__Assignment A__. Please write out the extraction roadmap text between "Claim verification: supported, contradicted, not" and "and artifact toggles.", inclusive.
__Assignment B__. Pick up the extraction roadmap text after its final sentence and keep writing it.

__Selected passage__.
Claim verification: supported, contradicted, not addressed, and noisy irrelevant source text.
Return policy extraction: Target-like 90-day text, final sale, exchange-only, no-policy, and blocked-page text.
Subscription terms extraction: trial, monthly billing, annual auto-renewal, cancel-anytime, no-refund, no-subscription, and blocked-page text.
Safe fetch and page proof: mocked/static content fixtures for extraction, risk scanning, proof metadata, and artifact toggles.

Product-fit structured data roadmap

Product-fit extraction parses schema.org Product/Offer data, Open Graph product metadata, and bounded embedded product JSON where safe, then uses those signals for conservative price and spec extraction.

The roadmap still requires no hallucinated prices, visible text corroboration for product title, price, availability, specs, and contradictions, and conservative handling when metadata conflicts with page text.

Repository plan: docs/quality/product-fit-structured-data-plan.md.

__Information provided__.
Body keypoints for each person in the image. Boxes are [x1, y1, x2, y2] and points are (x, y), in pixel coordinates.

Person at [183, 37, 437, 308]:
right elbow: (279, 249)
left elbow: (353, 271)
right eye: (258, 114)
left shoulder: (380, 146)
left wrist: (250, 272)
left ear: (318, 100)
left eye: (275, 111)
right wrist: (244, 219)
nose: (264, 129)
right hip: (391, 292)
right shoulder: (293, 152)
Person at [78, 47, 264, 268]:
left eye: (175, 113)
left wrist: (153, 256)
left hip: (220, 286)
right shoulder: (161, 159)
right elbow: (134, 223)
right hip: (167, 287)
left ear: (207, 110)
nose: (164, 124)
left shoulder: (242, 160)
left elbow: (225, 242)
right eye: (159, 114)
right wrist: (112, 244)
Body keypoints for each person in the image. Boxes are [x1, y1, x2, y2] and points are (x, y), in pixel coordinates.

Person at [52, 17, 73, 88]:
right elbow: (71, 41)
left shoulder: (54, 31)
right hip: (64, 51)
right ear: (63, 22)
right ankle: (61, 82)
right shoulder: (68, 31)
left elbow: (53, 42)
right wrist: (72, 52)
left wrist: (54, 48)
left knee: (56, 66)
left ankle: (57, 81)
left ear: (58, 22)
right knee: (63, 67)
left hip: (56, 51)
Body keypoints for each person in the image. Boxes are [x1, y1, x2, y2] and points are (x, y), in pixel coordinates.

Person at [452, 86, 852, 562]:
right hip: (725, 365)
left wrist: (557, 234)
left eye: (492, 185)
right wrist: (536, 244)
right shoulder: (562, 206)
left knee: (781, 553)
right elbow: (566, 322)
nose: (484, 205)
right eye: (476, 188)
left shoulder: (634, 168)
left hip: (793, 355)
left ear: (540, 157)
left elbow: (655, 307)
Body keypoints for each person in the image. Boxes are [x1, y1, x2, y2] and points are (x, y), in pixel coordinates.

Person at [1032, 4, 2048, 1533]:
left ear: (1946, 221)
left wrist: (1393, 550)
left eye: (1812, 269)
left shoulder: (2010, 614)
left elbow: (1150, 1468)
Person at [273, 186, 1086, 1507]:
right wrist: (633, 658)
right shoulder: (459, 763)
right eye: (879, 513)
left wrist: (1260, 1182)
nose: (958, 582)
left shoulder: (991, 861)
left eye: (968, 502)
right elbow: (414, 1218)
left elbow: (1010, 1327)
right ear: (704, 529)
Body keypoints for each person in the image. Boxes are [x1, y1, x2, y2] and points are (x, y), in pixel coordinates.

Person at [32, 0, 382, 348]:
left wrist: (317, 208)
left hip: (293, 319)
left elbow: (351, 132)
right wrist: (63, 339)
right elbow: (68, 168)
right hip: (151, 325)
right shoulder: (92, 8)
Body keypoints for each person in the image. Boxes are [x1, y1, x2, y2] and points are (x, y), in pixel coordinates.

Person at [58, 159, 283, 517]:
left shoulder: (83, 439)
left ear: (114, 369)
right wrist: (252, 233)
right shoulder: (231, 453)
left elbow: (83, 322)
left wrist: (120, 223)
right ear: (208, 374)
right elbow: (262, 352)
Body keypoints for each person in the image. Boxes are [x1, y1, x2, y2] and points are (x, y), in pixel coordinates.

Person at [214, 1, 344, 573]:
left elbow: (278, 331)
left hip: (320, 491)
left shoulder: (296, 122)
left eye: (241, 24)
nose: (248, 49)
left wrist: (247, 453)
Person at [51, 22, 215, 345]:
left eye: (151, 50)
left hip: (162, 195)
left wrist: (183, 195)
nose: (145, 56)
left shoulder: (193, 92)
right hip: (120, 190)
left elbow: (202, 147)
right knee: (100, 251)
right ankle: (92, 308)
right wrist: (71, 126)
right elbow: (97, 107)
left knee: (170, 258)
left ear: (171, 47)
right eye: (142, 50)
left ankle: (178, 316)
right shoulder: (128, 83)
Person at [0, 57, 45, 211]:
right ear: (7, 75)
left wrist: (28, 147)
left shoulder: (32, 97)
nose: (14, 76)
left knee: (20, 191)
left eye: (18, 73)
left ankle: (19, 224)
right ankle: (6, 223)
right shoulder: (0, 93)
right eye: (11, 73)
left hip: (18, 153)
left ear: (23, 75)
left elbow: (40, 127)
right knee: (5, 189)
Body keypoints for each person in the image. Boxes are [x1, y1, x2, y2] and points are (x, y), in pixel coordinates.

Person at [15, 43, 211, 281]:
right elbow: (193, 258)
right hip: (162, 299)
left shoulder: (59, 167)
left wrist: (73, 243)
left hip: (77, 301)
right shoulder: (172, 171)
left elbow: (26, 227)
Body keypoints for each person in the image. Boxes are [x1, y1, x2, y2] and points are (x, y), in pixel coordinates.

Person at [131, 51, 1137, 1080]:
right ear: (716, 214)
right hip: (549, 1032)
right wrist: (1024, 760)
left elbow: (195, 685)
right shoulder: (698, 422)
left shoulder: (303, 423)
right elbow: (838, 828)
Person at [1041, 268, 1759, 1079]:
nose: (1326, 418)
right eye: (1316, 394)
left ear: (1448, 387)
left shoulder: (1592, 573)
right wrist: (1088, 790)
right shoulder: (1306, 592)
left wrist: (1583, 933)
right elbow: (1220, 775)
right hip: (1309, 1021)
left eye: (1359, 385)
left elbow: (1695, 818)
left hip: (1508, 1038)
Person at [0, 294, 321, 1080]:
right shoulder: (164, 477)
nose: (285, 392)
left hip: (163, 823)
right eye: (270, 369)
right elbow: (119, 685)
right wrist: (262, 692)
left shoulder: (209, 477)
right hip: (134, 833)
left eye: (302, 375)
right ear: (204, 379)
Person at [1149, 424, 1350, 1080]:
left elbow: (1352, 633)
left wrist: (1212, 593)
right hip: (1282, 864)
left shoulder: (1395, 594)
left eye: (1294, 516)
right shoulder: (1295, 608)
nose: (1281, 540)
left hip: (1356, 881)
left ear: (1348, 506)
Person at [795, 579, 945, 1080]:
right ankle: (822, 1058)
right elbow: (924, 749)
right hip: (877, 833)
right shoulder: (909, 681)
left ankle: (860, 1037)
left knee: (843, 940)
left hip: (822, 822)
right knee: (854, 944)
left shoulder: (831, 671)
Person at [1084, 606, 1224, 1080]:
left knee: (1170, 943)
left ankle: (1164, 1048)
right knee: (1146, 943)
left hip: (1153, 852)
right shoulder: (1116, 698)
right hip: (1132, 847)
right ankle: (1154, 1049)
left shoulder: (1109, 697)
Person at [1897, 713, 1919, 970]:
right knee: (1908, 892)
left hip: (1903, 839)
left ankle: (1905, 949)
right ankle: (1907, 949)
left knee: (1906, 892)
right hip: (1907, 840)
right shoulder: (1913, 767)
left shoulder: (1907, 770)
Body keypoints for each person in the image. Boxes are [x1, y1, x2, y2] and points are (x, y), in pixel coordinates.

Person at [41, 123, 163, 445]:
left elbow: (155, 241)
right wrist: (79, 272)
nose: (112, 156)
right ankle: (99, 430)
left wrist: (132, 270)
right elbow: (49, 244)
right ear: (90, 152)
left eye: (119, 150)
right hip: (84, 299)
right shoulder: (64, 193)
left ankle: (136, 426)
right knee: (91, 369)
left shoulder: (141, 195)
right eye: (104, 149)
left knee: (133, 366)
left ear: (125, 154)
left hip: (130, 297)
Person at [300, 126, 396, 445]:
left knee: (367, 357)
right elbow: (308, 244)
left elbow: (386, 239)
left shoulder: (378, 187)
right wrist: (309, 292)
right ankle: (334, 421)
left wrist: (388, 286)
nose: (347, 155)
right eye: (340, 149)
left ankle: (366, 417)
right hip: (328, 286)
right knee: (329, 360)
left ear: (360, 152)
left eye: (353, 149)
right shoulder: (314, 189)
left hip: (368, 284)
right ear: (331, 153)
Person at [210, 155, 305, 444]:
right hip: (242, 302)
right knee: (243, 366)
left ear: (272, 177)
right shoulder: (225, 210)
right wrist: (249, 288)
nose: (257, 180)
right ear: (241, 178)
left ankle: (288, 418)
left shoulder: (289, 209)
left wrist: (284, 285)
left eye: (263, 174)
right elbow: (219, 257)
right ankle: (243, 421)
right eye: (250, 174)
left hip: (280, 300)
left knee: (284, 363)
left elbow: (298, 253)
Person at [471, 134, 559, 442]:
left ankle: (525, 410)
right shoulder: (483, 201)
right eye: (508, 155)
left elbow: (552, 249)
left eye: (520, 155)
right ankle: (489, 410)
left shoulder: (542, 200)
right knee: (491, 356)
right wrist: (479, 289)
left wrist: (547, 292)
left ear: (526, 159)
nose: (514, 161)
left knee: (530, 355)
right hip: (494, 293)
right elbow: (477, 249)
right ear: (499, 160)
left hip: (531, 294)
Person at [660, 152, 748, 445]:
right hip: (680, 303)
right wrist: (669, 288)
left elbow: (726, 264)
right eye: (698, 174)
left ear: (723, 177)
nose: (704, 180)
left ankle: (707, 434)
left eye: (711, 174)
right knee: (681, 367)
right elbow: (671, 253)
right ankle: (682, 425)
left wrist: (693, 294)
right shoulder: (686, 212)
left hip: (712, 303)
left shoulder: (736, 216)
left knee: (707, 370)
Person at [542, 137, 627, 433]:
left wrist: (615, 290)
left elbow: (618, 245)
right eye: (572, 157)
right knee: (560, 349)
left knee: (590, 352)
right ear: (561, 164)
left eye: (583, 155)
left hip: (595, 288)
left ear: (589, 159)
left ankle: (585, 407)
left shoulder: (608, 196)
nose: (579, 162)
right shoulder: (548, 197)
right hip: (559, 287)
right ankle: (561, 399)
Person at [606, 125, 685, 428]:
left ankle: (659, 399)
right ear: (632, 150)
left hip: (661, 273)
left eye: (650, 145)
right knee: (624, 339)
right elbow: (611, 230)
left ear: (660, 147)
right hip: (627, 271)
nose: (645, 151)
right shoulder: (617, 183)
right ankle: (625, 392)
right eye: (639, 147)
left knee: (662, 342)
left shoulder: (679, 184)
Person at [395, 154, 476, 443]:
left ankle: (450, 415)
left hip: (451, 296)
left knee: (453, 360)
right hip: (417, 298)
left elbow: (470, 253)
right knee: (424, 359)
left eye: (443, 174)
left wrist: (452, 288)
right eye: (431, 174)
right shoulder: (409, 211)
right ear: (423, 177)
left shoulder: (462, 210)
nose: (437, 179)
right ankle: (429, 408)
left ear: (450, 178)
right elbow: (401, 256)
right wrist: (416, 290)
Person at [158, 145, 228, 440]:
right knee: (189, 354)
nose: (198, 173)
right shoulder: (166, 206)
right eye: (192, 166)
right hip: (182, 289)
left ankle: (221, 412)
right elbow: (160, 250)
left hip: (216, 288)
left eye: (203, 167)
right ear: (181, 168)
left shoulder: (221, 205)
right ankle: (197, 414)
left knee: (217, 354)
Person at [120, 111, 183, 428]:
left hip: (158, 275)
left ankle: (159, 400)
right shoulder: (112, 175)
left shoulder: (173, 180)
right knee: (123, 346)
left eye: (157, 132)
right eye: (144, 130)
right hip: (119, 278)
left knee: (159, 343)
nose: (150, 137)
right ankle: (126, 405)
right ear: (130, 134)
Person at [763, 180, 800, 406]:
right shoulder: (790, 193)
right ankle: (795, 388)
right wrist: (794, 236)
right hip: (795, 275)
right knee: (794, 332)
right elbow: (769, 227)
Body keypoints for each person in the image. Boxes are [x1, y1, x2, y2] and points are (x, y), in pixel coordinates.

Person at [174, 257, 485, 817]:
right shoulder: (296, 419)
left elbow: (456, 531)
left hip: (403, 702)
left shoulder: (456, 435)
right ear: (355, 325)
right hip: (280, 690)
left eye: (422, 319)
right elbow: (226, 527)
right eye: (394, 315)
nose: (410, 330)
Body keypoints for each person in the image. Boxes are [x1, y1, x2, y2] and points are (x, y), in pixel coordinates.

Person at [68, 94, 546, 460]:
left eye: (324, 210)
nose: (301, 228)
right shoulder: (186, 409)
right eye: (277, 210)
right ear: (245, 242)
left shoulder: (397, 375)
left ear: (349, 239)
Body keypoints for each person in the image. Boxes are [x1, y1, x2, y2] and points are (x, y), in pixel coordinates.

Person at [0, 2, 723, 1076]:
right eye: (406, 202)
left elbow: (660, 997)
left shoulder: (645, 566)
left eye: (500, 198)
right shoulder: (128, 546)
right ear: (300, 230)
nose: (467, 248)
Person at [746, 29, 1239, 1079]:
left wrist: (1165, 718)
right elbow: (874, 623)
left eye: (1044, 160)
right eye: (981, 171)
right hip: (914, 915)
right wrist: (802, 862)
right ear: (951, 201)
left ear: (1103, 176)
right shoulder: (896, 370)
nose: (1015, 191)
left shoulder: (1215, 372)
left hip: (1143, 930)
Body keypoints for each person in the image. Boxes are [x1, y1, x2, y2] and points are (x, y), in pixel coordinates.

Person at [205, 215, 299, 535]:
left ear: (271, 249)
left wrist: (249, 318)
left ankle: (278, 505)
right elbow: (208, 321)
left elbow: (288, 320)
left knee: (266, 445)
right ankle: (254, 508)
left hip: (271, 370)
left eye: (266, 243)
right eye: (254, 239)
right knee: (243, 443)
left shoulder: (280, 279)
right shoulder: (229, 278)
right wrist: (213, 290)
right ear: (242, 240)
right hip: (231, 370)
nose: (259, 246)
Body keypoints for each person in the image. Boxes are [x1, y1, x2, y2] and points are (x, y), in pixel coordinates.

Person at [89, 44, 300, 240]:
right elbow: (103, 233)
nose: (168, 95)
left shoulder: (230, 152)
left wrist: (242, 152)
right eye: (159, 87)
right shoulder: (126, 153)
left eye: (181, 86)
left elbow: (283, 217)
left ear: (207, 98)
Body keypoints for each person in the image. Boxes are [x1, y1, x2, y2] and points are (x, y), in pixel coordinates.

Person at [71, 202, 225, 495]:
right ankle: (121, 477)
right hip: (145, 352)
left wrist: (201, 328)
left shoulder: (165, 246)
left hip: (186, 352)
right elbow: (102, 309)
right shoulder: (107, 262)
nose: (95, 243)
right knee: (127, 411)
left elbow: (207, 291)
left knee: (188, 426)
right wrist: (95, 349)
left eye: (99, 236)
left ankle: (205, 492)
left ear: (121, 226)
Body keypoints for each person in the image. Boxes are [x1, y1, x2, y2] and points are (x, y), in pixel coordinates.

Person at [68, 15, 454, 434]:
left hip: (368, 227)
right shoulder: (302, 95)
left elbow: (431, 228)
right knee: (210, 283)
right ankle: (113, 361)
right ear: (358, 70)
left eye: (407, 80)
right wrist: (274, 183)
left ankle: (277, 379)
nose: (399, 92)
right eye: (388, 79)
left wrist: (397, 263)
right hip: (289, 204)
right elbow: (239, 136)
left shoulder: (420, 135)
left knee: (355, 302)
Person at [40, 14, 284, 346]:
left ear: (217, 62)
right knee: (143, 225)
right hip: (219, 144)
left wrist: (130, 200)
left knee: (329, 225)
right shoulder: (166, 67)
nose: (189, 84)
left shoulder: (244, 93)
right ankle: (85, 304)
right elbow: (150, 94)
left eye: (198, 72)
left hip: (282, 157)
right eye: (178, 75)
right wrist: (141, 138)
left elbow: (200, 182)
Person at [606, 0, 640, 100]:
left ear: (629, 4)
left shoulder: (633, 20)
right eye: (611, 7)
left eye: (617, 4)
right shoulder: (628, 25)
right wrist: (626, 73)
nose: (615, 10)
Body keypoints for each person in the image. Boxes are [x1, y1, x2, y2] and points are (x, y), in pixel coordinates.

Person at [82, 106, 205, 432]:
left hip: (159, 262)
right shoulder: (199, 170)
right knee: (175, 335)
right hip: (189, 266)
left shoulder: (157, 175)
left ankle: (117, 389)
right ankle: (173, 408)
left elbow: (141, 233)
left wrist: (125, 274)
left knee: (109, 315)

__Task response A__.
Claim verification: supported, contradicted, not addressed, and noisy irrelevant source text.
Return policy extraction: Target-like 90-day text, final sale, exchange-only, no-policy, and blocked-page text.
Subscription terms extraction: trial, monthly billing, annual auto-renewal, cancel-anytime, no-refund, no-subscription, and blocked-page text.
Safe fetch and page proof: mocked/static content fixtures for extraction, risk scanning, proof metadata, and artifact toggles.

__Task response B__.
Known limitations

These evals do not prove accuracy on every website, merchant policy, claim, or adversarial input. Live websites can change, block requests, render content with JavaScript, personalize content, or expose policy text differently from deterministic fixtures.

Blocked, empty, or JavaScript shell pages should produce low-confidence or no-term outputs instead of hallucinated policy fields. Confidence is a signal about extracted evidence strength, not a guarantee of correctness.

Primitive402 should not invent facts that are not present in source text. When content does not address a claim or policy, outputs should remain conservative.